Zugleich kursieren Wünsche, Verbrennungsmotoren und Fleischverzehr zu verbieten, damit auch den Verkehrsemissionen und der Massentierhaltung der Garaus bereitet werden kann. Freilich müsste für die herbeigewünschten Elektroautos eine gewaltige zusätzliche Strommenge produziert werden, deren Quelle schleierhaft bleibt.
Umweltpolitik und ihre Nebenwirkungen
Ich erkläre mir den unausgegorenen Eifer der deutschen Politik in der Umweltpolitik mit dem Schuldgefühl für den zweiten Weltkrieg. Es scheint einen Hang in Berlin zu geben, der Welt unbedingt zeigen zu wollen, dass Deutschland moralisch an der Weltspitze steht. Und es sind keineswegs nur die Grünen, die von dieser Besessenheit infiziert sind. Über die Nebenwirkungen schweigt man indes vornehm.
Welche unerwünschten Nebenwirkungen der eingeschlagene politische Kurs unter anderem hat, konnte man in der letzten Woche bei Siemens beobachten. Nach der Nukleartechnik gerät nun auch die Gasturbinensparte unter Schrumpfungszwang. Dies, nachdem die Solarindustrie (Conergy, Q-Cells, Solarworld, etc.) trotz exorbitanter Subventionen bereits seit Längerem erledigt ist und auch die Windindustrie (zum Beispiel Nordex oder auch Vestas) strauchelt.
* * * * *
* Arbeitsanweisungen:
1. Nenne alle Technologie- oder Industriebereiche, die im letzten Absatz des Textes zur Umweltpolitik genannt werden.
2. Knüpfe an den Text zur Umweltpolitik an und führe ihn nach seinem letzten Satz weiter.

Absolute Pixelkoordinaten
* * * * *
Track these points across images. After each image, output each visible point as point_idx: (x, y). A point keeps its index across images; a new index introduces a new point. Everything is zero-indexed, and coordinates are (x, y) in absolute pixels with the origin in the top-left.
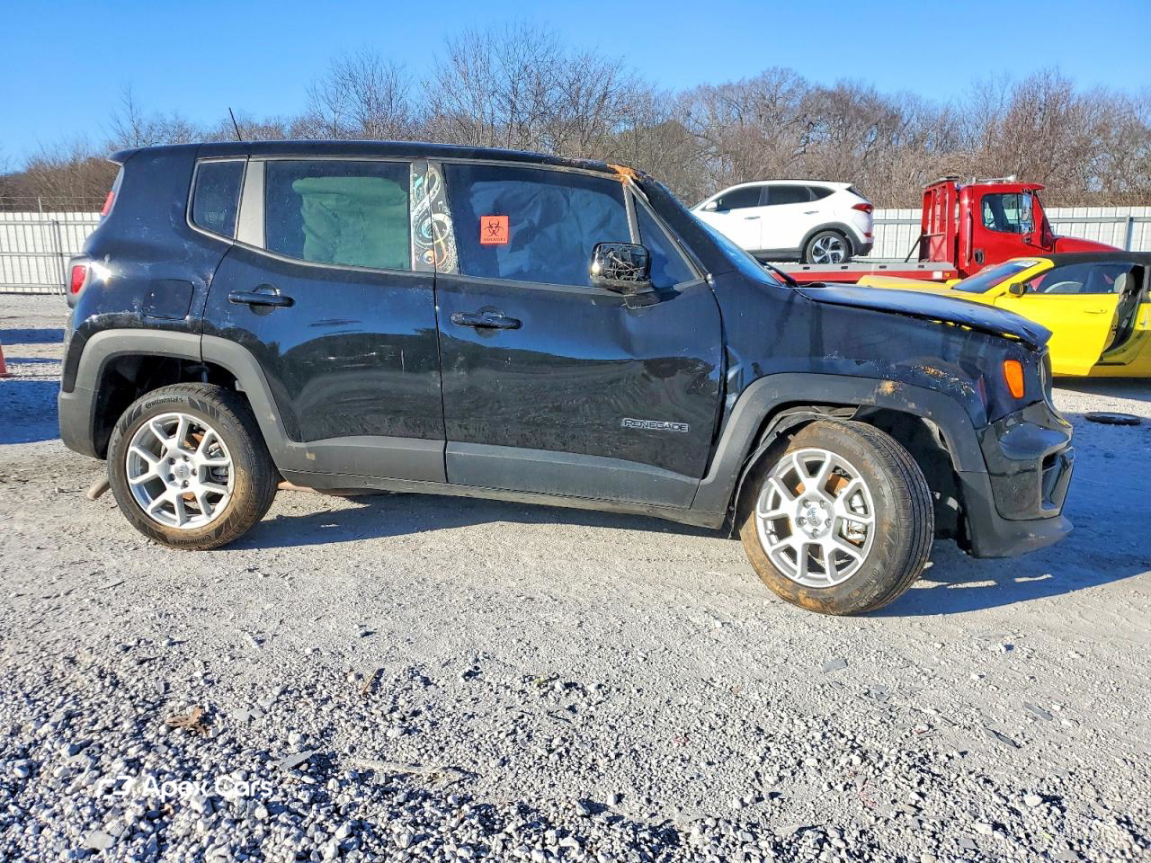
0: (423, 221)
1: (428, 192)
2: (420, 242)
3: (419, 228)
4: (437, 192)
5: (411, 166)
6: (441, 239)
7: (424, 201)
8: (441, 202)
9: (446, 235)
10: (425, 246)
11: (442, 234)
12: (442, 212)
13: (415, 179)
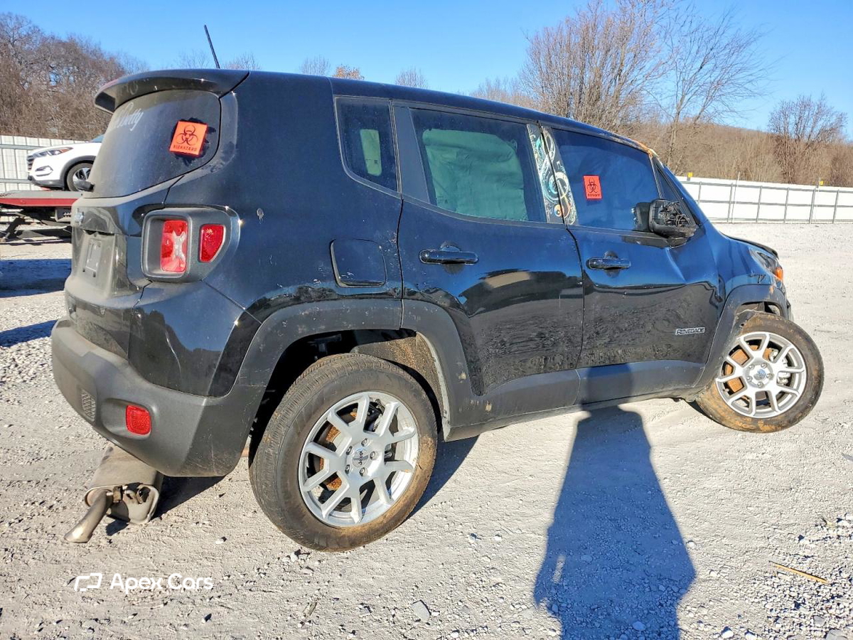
0: (549, 178)
1: (547, 153)
2: (550, 197)
3: (547, 184)
4: (554, 152)
5: (528, 126)
6: (564, 195)
7: (545, 161)
8: (558, 163)
9: (567, 191)
10: (554, 201)
11: (565, 191)
12: (561, 171)
13: (535, 140)
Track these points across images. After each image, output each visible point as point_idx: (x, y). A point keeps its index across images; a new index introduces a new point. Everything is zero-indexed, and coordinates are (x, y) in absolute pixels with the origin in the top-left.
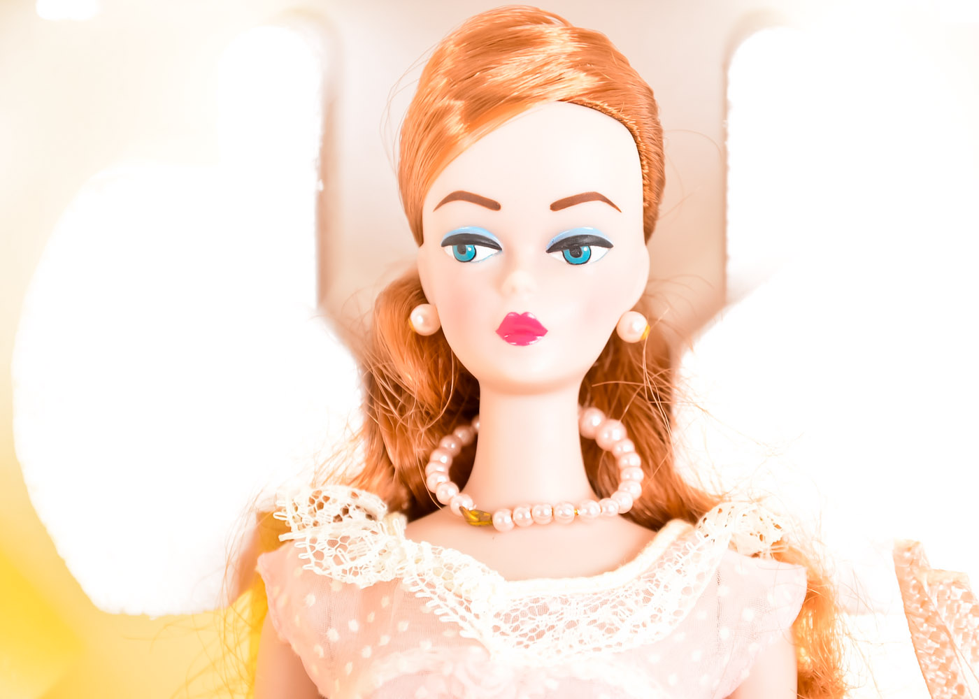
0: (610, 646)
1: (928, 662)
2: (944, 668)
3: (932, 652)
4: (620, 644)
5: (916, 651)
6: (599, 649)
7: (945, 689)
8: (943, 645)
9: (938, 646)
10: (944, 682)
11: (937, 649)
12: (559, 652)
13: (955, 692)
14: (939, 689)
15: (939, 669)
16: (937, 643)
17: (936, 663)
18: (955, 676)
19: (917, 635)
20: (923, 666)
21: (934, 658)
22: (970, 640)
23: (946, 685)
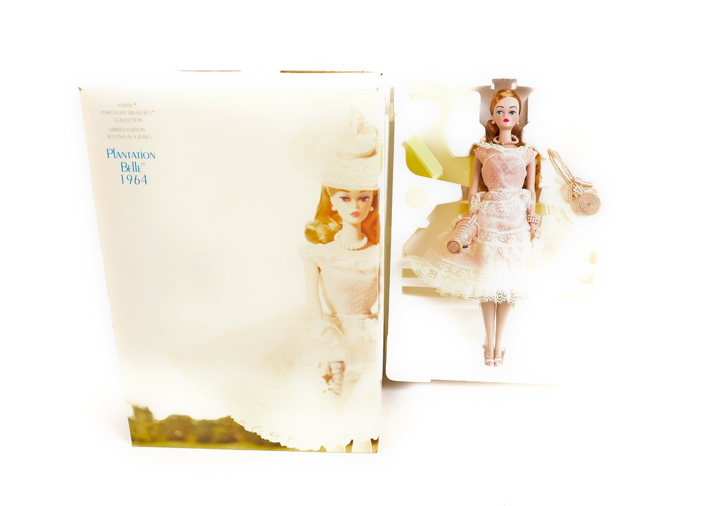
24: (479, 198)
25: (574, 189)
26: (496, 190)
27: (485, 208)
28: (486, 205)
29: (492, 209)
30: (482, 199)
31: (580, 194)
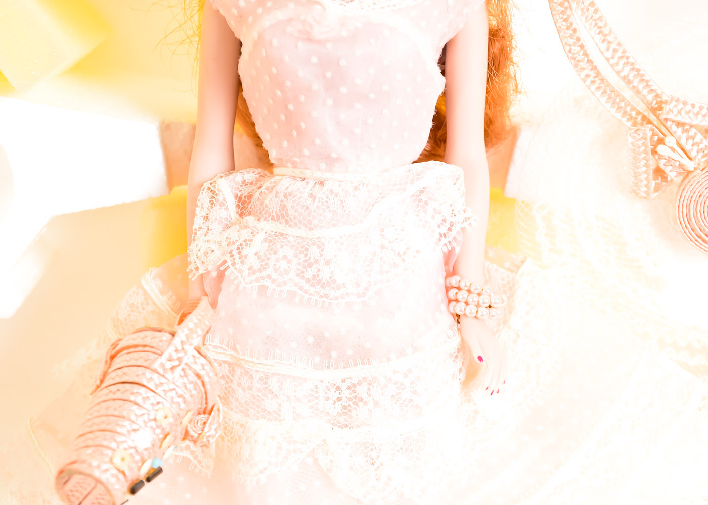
0: (389, 6)
1: (558, 18)
2: (566, 20)
3: (560, 12)
4: (395, 5)
5: (551, 12)
6: (383, 8)
7: (566, 31)
8: (566, 8)
9: (563, 9)
10: (566, 28)
11: (562, 11)
12: (362, 9)
13: (572, 32)
14: (563, 31)
15: (564, 21)
16: (563, 7)
17: (562, 18)
18: (572, 24)
19: (552, 4)
20: (555, 20)
21: (561, 15)
22: (580, 4)
23: (567, 29)
24: (231, 203)
25: (661, 149)
26: (297, 172)
27: (252, 260)
28: (258, 244)
29: (283, 265)
30: (244, 205)
31: (690, 165)
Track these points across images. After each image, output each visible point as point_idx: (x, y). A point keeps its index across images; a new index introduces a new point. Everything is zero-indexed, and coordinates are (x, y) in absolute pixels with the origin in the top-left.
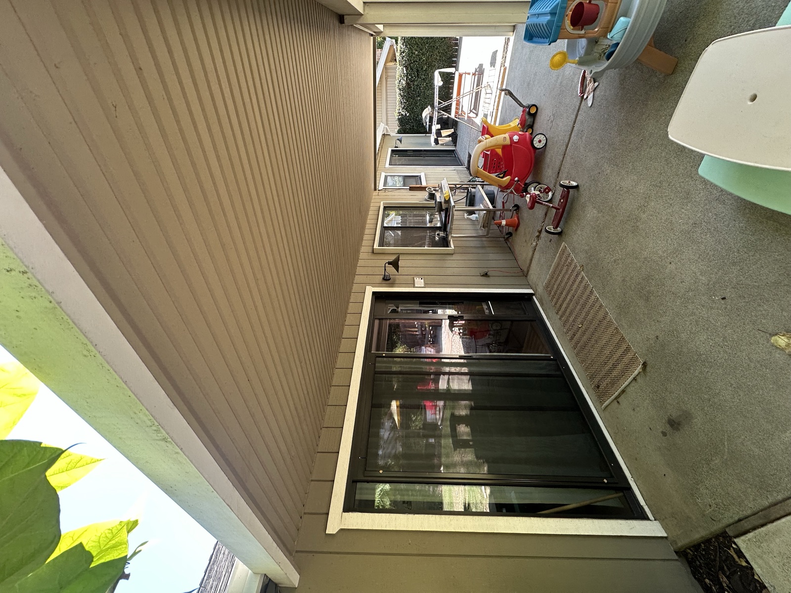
* * * * *
* Lösungen:
1. Nukleartechnik, Gasturbinensparte, Solarindustrie, Windindustrie

2.
Wer ist noch so tollkühn, in Deutschland in neue Energieerzeugungsanlagen zu investieren, wenn nicht der Staat Renditegarantien für mindestens zwanzig Jahre gibt und einen kompletten Rückfluss der Investitionssumme garantiert? Die großen Energieversorger werden, sofern sie nicht in öffentlicher Hand stehen, angesichts der erstens wankelmütigen, zweitens unberechenbaren und drittens ideologischen Politik der Berliner Zeloten einen Teufel tun.
Es läuft über kurz oder lang darauf hinaus, dass die gesamte Stromerzeugung in Deutschland vom lenkenden Staat betrieben werden muss. Ich schließe nicht einmal aus, dass eine Mehrzahl der Bürger sich diesen Zustand wünscht. Die diesbezüglichen Erfahrungen aus der untergegangenen DDR und dem Ostblock sind längst vergessen.